GOAL OF THE EXERCISE: Exclude the pictures, then repeat the remaining data exactly.

INPUT MATERIAL:
[Start of Attachment]

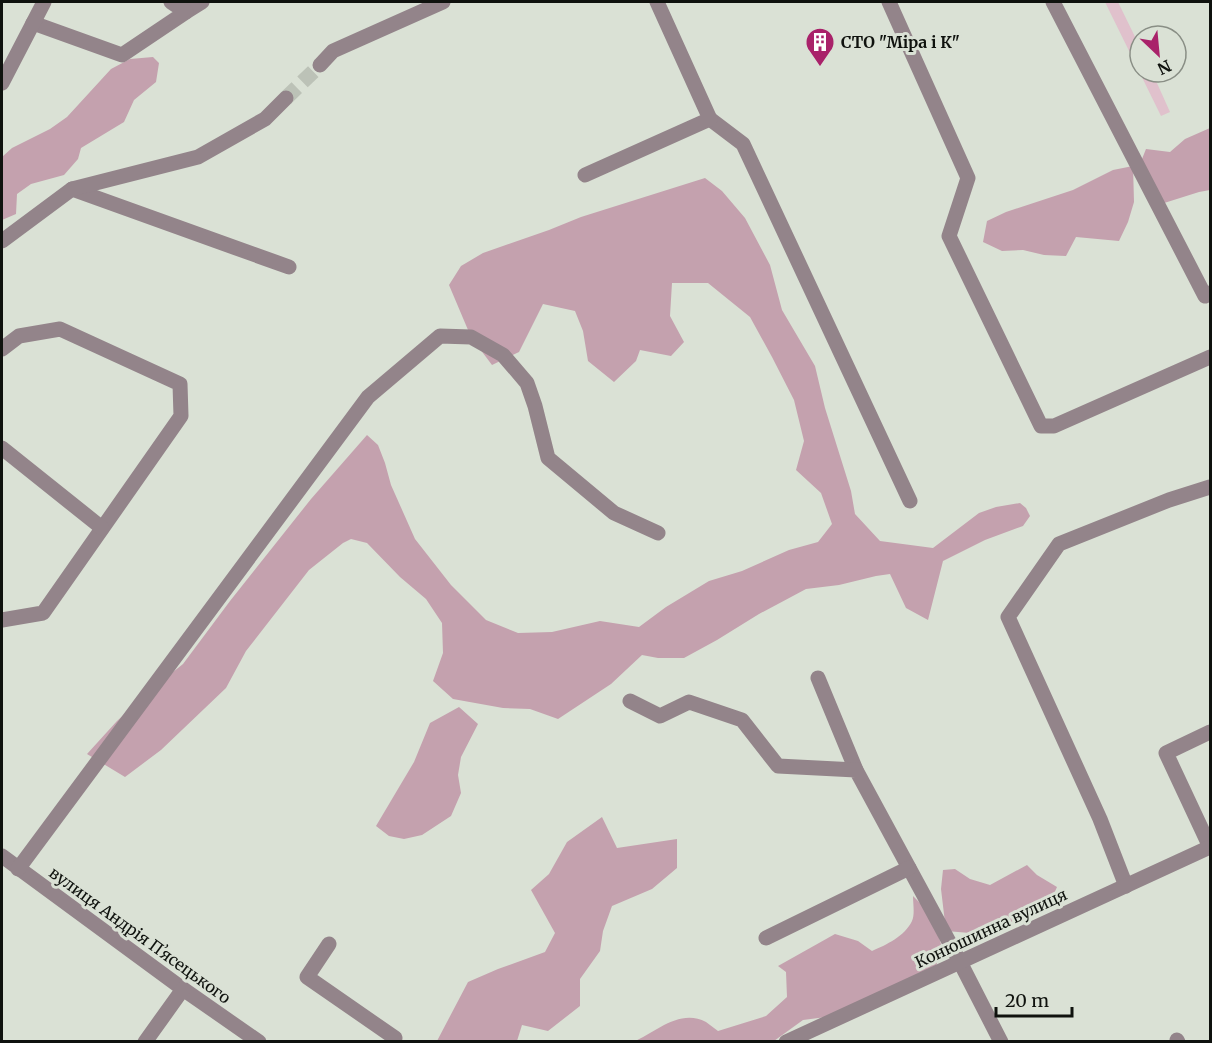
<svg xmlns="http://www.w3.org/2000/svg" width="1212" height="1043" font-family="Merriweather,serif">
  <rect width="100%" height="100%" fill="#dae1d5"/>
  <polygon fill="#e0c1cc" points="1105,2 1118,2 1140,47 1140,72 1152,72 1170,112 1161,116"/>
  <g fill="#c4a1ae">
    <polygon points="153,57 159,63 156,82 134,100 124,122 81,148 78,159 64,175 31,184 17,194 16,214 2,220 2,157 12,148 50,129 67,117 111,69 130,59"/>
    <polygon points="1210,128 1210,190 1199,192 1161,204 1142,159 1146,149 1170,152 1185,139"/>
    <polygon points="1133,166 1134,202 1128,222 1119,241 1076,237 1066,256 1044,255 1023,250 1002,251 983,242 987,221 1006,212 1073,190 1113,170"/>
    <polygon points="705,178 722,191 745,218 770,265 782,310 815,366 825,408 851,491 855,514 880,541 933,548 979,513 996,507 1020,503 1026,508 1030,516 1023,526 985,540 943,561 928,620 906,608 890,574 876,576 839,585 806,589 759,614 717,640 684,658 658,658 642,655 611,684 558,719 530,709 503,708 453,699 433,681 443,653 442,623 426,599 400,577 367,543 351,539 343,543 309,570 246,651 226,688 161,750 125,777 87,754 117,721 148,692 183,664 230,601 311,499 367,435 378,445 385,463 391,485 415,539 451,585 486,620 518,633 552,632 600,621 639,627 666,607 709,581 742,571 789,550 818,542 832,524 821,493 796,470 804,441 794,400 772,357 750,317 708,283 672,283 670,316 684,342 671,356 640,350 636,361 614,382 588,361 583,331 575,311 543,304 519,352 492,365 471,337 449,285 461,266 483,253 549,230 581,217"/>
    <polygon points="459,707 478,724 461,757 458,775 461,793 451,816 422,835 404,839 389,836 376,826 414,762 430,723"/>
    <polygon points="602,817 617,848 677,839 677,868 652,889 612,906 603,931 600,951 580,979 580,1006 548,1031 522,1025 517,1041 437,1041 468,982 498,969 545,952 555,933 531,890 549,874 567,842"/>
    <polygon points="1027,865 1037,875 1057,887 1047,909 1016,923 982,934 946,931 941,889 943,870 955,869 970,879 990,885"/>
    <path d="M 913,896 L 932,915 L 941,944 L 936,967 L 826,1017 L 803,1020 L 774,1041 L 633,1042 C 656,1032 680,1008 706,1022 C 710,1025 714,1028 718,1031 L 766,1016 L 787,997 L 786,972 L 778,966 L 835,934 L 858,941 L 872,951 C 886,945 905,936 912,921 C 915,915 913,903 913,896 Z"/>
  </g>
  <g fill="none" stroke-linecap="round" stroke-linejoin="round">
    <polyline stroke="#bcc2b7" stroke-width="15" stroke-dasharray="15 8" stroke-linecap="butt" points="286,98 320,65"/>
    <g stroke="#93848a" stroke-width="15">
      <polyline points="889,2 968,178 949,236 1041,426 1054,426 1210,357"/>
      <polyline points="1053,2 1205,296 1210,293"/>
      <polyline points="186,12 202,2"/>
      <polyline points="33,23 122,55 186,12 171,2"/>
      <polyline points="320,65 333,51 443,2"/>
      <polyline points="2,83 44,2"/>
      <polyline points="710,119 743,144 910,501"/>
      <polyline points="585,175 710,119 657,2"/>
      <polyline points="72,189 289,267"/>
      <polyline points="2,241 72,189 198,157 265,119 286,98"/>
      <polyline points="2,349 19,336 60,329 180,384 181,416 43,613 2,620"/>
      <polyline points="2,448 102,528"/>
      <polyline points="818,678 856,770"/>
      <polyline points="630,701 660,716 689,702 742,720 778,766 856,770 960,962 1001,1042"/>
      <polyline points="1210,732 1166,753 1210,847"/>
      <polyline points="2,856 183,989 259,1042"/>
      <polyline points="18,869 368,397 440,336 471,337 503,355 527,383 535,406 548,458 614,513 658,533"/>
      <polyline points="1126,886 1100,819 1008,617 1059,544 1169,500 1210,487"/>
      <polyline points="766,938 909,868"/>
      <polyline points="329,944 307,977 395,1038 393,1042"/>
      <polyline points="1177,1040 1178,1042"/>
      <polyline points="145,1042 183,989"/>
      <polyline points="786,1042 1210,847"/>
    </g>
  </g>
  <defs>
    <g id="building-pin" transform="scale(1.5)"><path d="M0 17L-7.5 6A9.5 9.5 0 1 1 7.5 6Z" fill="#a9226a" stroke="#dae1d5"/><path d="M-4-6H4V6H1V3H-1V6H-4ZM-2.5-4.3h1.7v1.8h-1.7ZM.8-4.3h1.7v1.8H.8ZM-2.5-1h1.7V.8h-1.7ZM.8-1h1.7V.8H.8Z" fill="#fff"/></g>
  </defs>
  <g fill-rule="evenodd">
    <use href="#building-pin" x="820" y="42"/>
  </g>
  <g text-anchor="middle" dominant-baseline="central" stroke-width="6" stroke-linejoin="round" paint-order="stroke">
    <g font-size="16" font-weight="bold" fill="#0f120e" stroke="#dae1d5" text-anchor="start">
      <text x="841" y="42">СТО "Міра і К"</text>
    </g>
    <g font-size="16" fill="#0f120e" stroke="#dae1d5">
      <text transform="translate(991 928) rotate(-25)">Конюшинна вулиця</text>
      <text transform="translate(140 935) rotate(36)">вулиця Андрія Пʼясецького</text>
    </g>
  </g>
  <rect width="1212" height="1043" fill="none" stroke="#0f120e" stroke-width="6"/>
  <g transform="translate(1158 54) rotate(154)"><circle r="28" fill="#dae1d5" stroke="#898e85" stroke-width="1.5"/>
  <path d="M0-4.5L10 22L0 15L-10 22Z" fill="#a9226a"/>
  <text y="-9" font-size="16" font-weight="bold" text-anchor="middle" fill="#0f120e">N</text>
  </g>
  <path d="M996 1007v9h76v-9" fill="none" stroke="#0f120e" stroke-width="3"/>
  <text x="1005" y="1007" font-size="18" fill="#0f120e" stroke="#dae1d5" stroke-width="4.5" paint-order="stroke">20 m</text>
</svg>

[End of Attachment]

TASK ANSWER:
<svg xmlns="http://www.w3.org/2000/svg" width="1212" height="1043" font-family="Merriweather,serif">
  <rect width="100%" height="100%" fill="#dae1d5"/>
  <polygon fill="#e0c1cc" points="1105,2 1118,2 1140,47 1140,72 1152,72 1170,112 1161,116"/>
  <g fill="#c4a1ae">
    <polygon points="153,57 159,63 156,82 134,100 124,122 81,148 78,159 64,175 31,184 17,194 16,214 2,220 2,157 12,148 50,129 67,117 111,69 130,59"/>
    <polygon points="1210,128 1210,190 1199,192 1161,204 1142,159 1146,149 1170,152 1185,139"/>
    <polygon points="1133,166 1134,202 1128,222 1119,241 1076,237 1066,256 1044,255 1023,250 1002,251 983,242 987,221 1006,212 1073,190 1113,170"/>
    <polygon points="705,178 722,191 745,218 770,265 782,310 815,366 825,408 851,491 855,514 880,541 933,548 979,513 996,507 1020,503 1026,508 1030,516 1023,526 985,540 943,561 928,620 906,608 890,574 876,576 839,585 806,589 759,614 717,640 684,658 658,658 642,655 611,684 558,719 530,709 503,708 453,699 433,681 443,653 442,623 426,599 400,577 367,543 351,539 343,543 309,570 246,651 226,688 161,750 125,777 87,754 117,721 148,692 183,664 230,601 311,499 367,435 378,445 385,463 391,485 415,539 451,585 486,620 518,633 552,632 600,621 639,627 666,607 709,581 742,571 789,550 818,542 832,524 821,493 796,470 804,441 794,400 772,357 750,317 708,283 672,283 670,316 684,342 671,356 640,350 636,361 614,382 588,361 583,331 575,311 543,304 519,352 492,365 471,337 449,285 461,266 483,253 549,230 581,217"/>
    <polygon points="459,707 478,724 461,757 458,775 461,793 451,816 422,835 404,839 389,836 376,826 414,762 430,723"/>
    <polygon points="602,817 617,848 677,839 677,868 652,889 612,906 603,931 600,951 580,979 580,1006 548,1031 522,1025 517,1041 437,1041 468,982 498,969 545,952 555,933 531,890 549,874 567,842"/>
    <polygon points="1027,865 1037,875 1057,887 1047,909 1016,923 982,934 946,931 941,889 943,870 955,869 970,879 990,885"/>
    <path d="M 913,896 L 932,915 L 941,944 L 936,967 L 826,1017 L 803,1020 L 774,1041 L 633,1042 C 656,1032 680,1008 706,1022 C 710,1025 714,1028 718,1031 L 766,1016 L 787,997 L 786,972 L 778,966 L 835,934 L 858,941 L 872,951 C 886,945 905,936 912,921 C 915,915 913,903 913,896 Z"/>
  </g>
  <g fill="none" stroke-linecap="round" stroke-linejoin="round">
    <polyline stroke="#bcc2b7" stroke-width="15" stroke-dasharray="15 8" stroke-linecap="butt" points="286,98 320,65"/>
    <g stroke="#93848a" stroke-width="15">
      <polyline points="889,2 968,178 949,236 1041,426 1054,426 1210,357"/>
      <polyline points="1053,2 1205,296 1210,293"/>
      <polyline points="186,12 202,2"/>
      <polyline points="33,23 122,55 186,12 171,2"/>
      <polyline points="320,65 333,51 443,2"/>
      <polyline points="2,83 44,2"/>
      <polyline points="710,119 743,144 910,501"/>
      <polyline points="585,175 710,119 657,2"/>
      <polyline points="72,189 289,267"/>
      <polyline points="2,241 72,189 198,157 265,119 286,98"/>
      <polyline points="2,349 19,336 60,329 180,384 181,416 43,613 2,620"/>
      <polyline points="2,448 102,528"/>
      <polyline points="818,678 856,770"/>
      <polyline points="630,701 660,716 689,702 742,720 778,766 856,770 960,962 1001,1042"/>
      <polyline points="1210,732 1166,753 1210,847"/>
      <polyline points="2,856 183,989 259,1042"/>
      <polyline points="18,869 368,397 440,336 471,337 503,355 527,383 535,406 548,458 614,513 658,533"/>
      <polyline points="1126,886 1100,819 1008,617 1059,544 1169,500 1210,487"/>
      <polyline points="766,938 909,868"/>
      <polyline points="329,944 307,977 395,1038 393,1042"/>
      <polyline points="1177,1040 1178,1042"/>
      <polyline points="145,1042 183,989"/>
      <polyline points="786,1042 1210,847"/>
    </g>
  </g>
  <defs>
    <g id="building-pin" transform="scale(1.5)"><path d="M0 17L-7.5 6A9.5 9.5 0 1 1 7.5 6Z" fill="#a9226a" stroke="#dae1d5"/><path d="M-4-6H4V6H1V3H-1V6H-4ZM-2.5-4.3h1.7v1.8h-1.7ZM.8-4.3h1.7v1.8H.8ZM-2.5-1h1.7V.8h-1.7ZM.8-1h1.7V.8H.8Z" fill="#fff"/></g>
  </defs>
  <g fill-rule="evenodd">
    <use href="#building-pin" x="820" y="42"/>
  </g>
  <g text-anchor="middle" dominant-baseline="central" stroke-width="6" stroke-linejoin="round" paint-order="stroke">
    <g font-size="16" font-weight="bold" fill="#0f120e" stroke="#dae1d5" text-anchor="start">
      <text x="841" y="42">СТО "Міра і К"</text>
    </g>
    <g font-size="16" fill="#0f120e" stroke="#dae1d5">
      <text transform="translate(991 928) rotate(-25)">Конюшинна вулиця</text>
      <text transform="translate(140 935) rotate(36)">вулиця Андрія Пʼясецького</text>
    </g>
  </g>
  <rect width="1212" height="1043" fill="none" stroke="#0f120e" stroke-width="6"/>
  <g transform="translate(1158 54) rotate(154)"><circle r="28" fill="#dae1d5" stroke="#898e85" stroke-width="1.5"/>
  <path d="M0-4.5L10 22L0 15L-10 22Z" fill="#a9226a"/>
  <text y="-9" font-size="16" font-weight="bold" text-anchor="middle" fill="#0f120e">N</text>
  </g>
  <path d="M996 1007v9h76v-9" fill="none" stroke="#0f120e" stroke-width="3"/>
  <text x="1005" y="1007" font-size="18" fill="#0f120e" stroke="#dae1d5" stroke-width="4.5" paint-order="stroke">20 m</text>
</svg>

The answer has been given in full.